Submitted by External_Oven_6379 t3_yd0549 in MachineLearning
I am currently working on a database retrieval framework, that takes an image and categorical text data, creates an embedding of these and calculates the distance of this combined embedding to other known datapoints. However, my results seem to be off.
So I was wondering, what would be an appropriate way of combining these embeddings?
The details about the embedding:
- image features are embedded with a pretrained vgg19 model
- categorical text features are embedded by creating one-hot vectors
- both embeddings are combined by concatenating the vectors
So in the end, i get a vector that looks like this: [image embedding(1,8192+ text embedding (1,137)]
Use of the embeddings:
The embeddings are then used to find the NearestNeighbors by calculating the cosine distance.
Question/Issue:
My question is, would that be an appropriate way of combining features of a sample in n-dimensional space? Are there any other/preferred ways?
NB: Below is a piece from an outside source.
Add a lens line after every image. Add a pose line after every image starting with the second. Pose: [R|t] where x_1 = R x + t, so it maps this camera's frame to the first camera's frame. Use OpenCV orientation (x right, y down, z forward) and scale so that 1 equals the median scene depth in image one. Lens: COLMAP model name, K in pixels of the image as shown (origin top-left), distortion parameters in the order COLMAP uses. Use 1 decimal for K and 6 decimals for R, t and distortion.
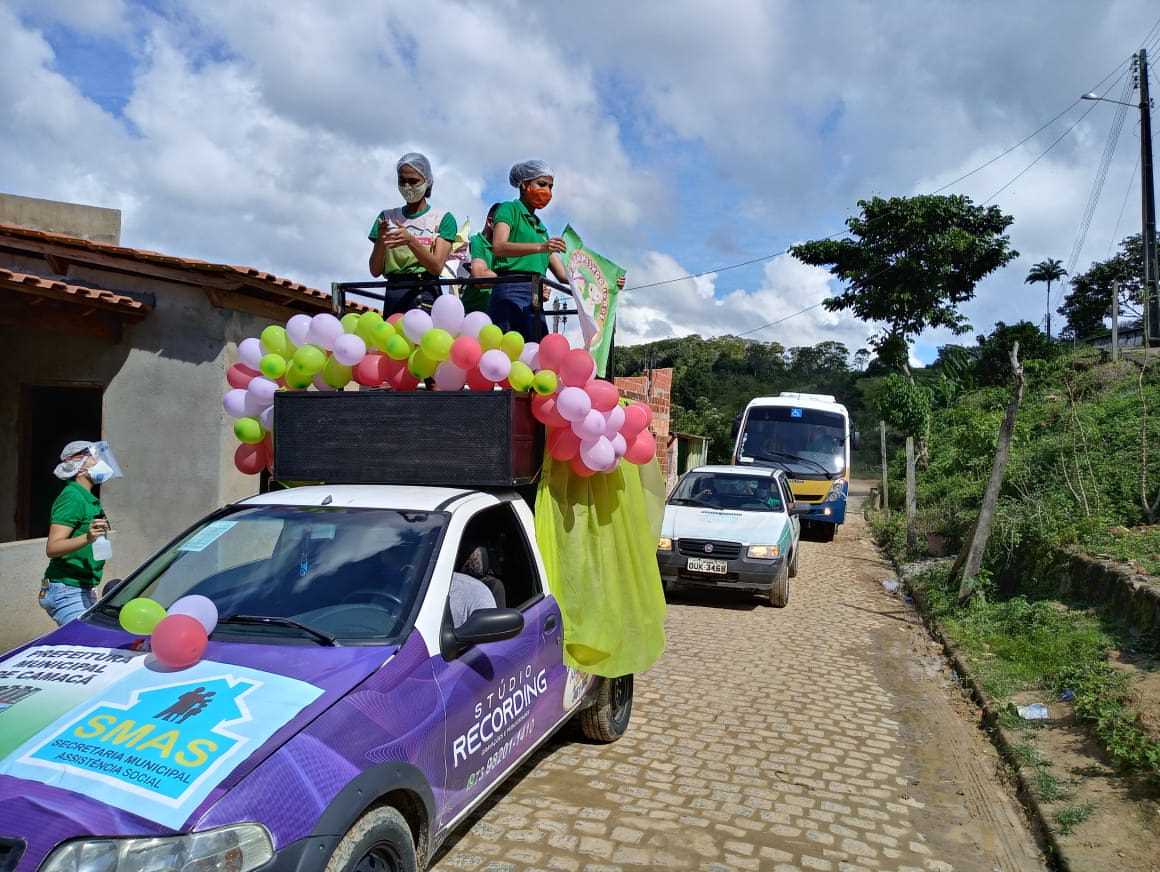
lens RADIAL K [[888.9, 0, 576.9], [0, 888.9, 435.0], [0, 0, 1]] dist [0.015928, -0.012355]
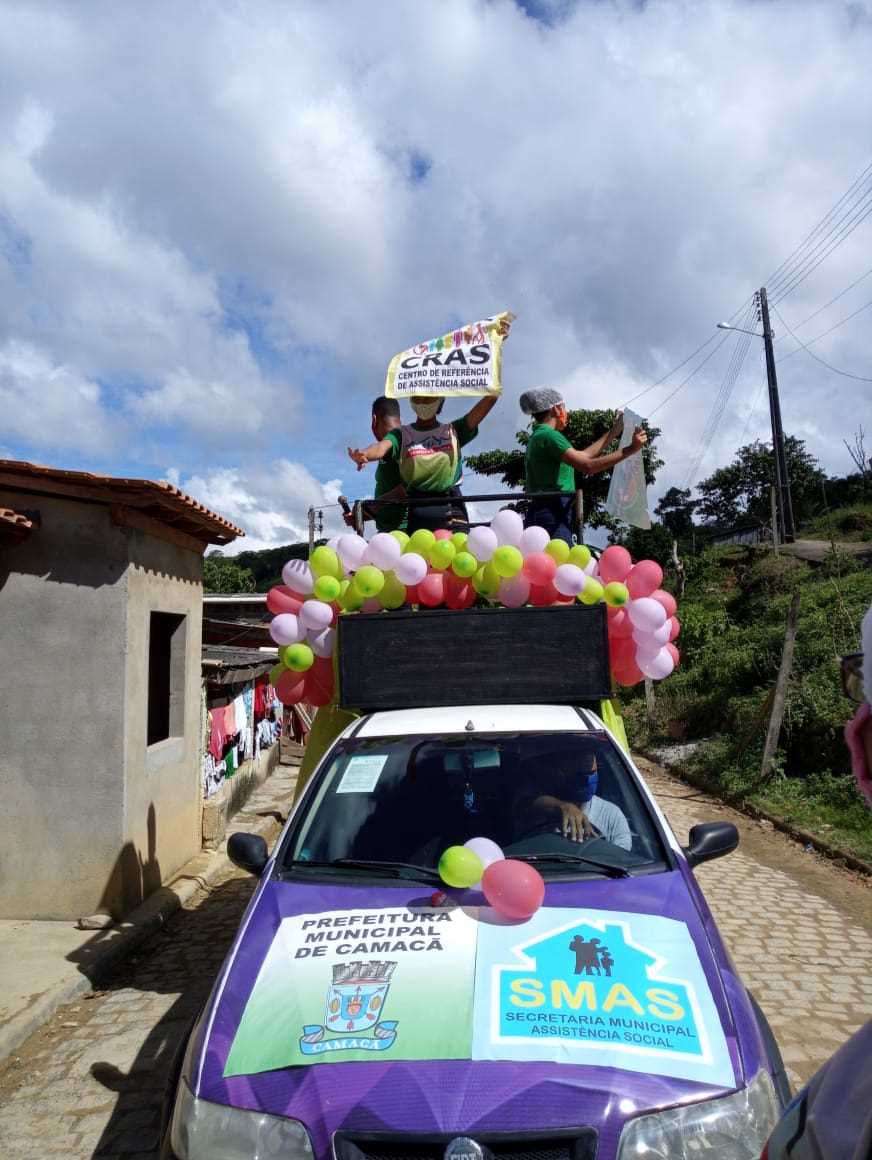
lens RADIAL K [[888.9, 0, 431.7], [0, 888.9, 586.8], [0, 0, 1]] dist [0.015928, -0.012355]
pose [[0.967474, -0.034774, 0.250569, -0.226297], [0.049611, 0.997354, -0.053140, -0.011236], [-0.248058, 0.063842, 0.966639, 0.031928]]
LastVariation t1_itpa0b2 wrote
Maybe the distance between two similar images is on a different scale to the difference between two different categorical labels. Using one-hot for the categoricals means 2 different labels are always a distance 1 apart. It could be worth looking at the cosine distances between all image embeddings with a given label, and some average of those embeddings to get a sense of the scale.
Also one-hot might not be best if the categorical labels aren't actually orthogonal - e.g. you'd expect there to be correlations between images of "cats" and "kittens".
Have you thought about just using something like CLIP for embedding both image and label?